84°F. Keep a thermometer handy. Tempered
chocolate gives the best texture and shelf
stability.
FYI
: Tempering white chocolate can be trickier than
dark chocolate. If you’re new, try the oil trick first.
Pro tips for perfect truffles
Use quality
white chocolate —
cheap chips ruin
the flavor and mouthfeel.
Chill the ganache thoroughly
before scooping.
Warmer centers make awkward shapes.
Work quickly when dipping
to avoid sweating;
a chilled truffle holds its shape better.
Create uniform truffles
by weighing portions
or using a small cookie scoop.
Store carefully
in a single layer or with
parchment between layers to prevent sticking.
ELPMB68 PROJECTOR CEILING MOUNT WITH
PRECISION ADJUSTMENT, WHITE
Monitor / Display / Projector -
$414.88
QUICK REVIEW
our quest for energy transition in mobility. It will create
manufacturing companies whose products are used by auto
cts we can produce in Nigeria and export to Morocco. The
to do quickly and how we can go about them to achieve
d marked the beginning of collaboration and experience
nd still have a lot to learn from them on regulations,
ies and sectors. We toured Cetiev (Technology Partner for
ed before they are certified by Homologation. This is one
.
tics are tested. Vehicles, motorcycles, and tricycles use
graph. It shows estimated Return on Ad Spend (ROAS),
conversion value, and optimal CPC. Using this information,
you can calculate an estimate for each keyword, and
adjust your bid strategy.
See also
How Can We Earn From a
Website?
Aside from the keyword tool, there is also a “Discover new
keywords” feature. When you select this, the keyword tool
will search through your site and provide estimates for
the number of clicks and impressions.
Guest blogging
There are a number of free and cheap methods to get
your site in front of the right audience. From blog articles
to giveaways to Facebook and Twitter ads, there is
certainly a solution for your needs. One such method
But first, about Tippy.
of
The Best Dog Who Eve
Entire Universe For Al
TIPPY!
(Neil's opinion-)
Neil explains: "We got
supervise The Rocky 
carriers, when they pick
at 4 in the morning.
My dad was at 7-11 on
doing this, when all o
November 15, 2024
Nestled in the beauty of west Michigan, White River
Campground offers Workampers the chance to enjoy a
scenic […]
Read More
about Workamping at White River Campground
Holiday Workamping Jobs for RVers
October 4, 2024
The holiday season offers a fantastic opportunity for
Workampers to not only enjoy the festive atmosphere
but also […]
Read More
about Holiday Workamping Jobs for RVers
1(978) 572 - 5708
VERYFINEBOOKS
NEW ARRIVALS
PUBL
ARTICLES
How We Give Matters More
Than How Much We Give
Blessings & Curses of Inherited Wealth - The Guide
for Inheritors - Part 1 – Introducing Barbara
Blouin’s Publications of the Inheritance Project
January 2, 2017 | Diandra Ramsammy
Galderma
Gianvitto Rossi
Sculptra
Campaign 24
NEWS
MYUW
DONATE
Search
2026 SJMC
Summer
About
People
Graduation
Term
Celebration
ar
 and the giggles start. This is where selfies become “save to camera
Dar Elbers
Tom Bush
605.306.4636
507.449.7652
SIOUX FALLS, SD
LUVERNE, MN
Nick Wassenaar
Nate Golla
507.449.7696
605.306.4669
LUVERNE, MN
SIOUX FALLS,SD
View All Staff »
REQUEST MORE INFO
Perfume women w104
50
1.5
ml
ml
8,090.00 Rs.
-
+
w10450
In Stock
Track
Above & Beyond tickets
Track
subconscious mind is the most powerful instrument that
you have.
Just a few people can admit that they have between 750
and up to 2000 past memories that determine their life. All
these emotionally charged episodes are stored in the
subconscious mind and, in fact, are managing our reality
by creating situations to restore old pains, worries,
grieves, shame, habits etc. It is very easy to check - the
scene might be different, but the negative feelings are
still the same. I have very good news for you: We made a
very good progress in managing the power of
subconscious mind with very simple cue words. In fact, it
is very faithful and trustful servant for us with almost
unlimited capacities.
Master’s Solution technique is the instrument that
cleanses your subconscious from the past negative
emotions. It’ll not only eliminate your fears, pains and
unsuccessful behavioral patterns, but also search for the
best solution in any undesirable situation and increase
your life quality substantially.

____

Task requirements: Transcribe the text of every entry above line by line, keeping each line's wording, spelling, and punctuation unchanged.

Result for this exercise:
84°F. Keep a thermometer handy. Tempered
chocolate gives the best texture and shelf
stability.
FYI
: Tempering white chocolate can be trickier than
dark chocolate. If you’re new, try the oil trick first.
Pro tips for perfect truffles
Use quality
white chocolate —
cheap chips ruin
the flavor and mouthfeel.
Chill the ganache thoroughly
before scooping.
Warmer centers make awkward shapes.
Work quickly when dipping
to avoid sweating;
a chilled truffle holds its shape better.
Create uniform truffles
by weighing portions
or using a small cookie scoop.
Store carefully
in a single layer or with
parchment between layers to prevent sticking.
ELPMB68 PROJECTOR CEILING MOUNT WITH
PRECISION ADJUSTMENT, WHITE
Monitor / Display / Projector -
$414.88
QUICK REVIEW
our quest for energy transition in mobility. It will create
manufacturing companies whose products are used by auto
cts we can produce in Nigeria and export to Morocco. The
to do quickly and how we can go about them to achieve
d marked the beginning of collaboration and experience
nd still have a lot to learn from them on regulations,
ies and sectors. We toured Cetiev (Technology Partner for
ed before they are certified by Homologation. This is one
.
tics are tested. Vehicles, motorcycles, and tricycles use
graph. It shows estimated Return on Ad Spend (ROAS),
conversion value, and optimal CPC. Using this information,
you can calculate an estimate for each keyword, and
adjust your bid strategy.
See also
How Can We Earn From a
Website?
Aside from the keyword tool, there is also a “Discover new
keywords” feature. When you select this, the keyword tool
will search through your site and provide estimates for
the number of clicks and impressions.
Guest blogging
There are a number of free and cheap methods to get
your site in front of the right audience. From blog articles
to giveaways to Facebook and Twitter ads, there is
certainly a solution for your needs. One such method
But first, about Tippy.
of
The Best Dog Who Eve
Entire Universe For Al
TIPPY!
(Neil's opinion-)
Neil explains: "We got
supervise The Rocky 
carriers, when they pick
at 4 in the morning.
My dad was at 7-11 on
doing this, when all o
November 15, 2024
Nestled in the beauty of west Michigan, White River
Campground offers Workampers the chance to enjoy a
scenic […]
Read More
about Workamping at White River Campground
Holiday Workamping Jobs for RVers
October 4, 2024
The holiday season offers a fantastic opportunity for
Workampers to not only enjoy the festive atmosphere
but also […]
Read More
about Holiday Workamping Jobs for RVers
1(978) 572 - 5708
VERYFINEBOOKS
NEW ARRIVALS
PUBL
ARTICLES
How We Give Matters More
Than How Much We Give
Blessings & Curses of Inherited Wealth - The Guide
for Inheritors - Part 1 – Introducing Barbara
Blouin’s Publications of the Inheritance Project
January 2, 2017 | Diandra Ramsammy
Galderma
Gianvitto Rossi
Sculptra
Campaign 24
NEWS
MYUW
DONATE
Search
2026 SJMC
Summer
About
People
Graduation
Term
Celebration
ar
 and the giggles start. This is where selfies become “save to camera
Dar Elbers
Tom Bush
605.306.4636
507.449.7652
SIOUX FALLS, SD
LUVERNE, MN
Nick Wassenaar
Nate Golla
507.449.7696
605.306.4669
LUVERNE, MN
SIOUX FALLS,SD
View All Staff »
REQUEST MORE INFO
Perfume women w104
50
1.5
ml
ml
8,090.00 Rs.
-
+
w10450
In Stock
Track
Above & Beyond tickets
Track
subconscious mind is the most powerful instrument that
you have.
Just a few people can admit that they have between 750
and up to 2000 past memories that determine their life. All
these emotionally charged episodes are stored in the
subconscious mind and, in fact, are managing our reality
by creating situations to restore old pains, worries,
grieves, shame, habits etc. It is very easy to check - the
scene might be different, but the negative feelings are
still the same. I have very good news for you: We made a
very good progress in managing the power of
subconscious mind with very simple cue words. In fact, it
is very faithful and trustful servant for us with almost
unlimited capacities.
Master’s Solution technique is the instrument that
cleanses your subconscious from the past negative
emotions. It’ll not only eliminate your fears, pains and
unsuccessful behavioral patterns, but also search for the
best solution in any undesirable situation and increase
your life quality substantially.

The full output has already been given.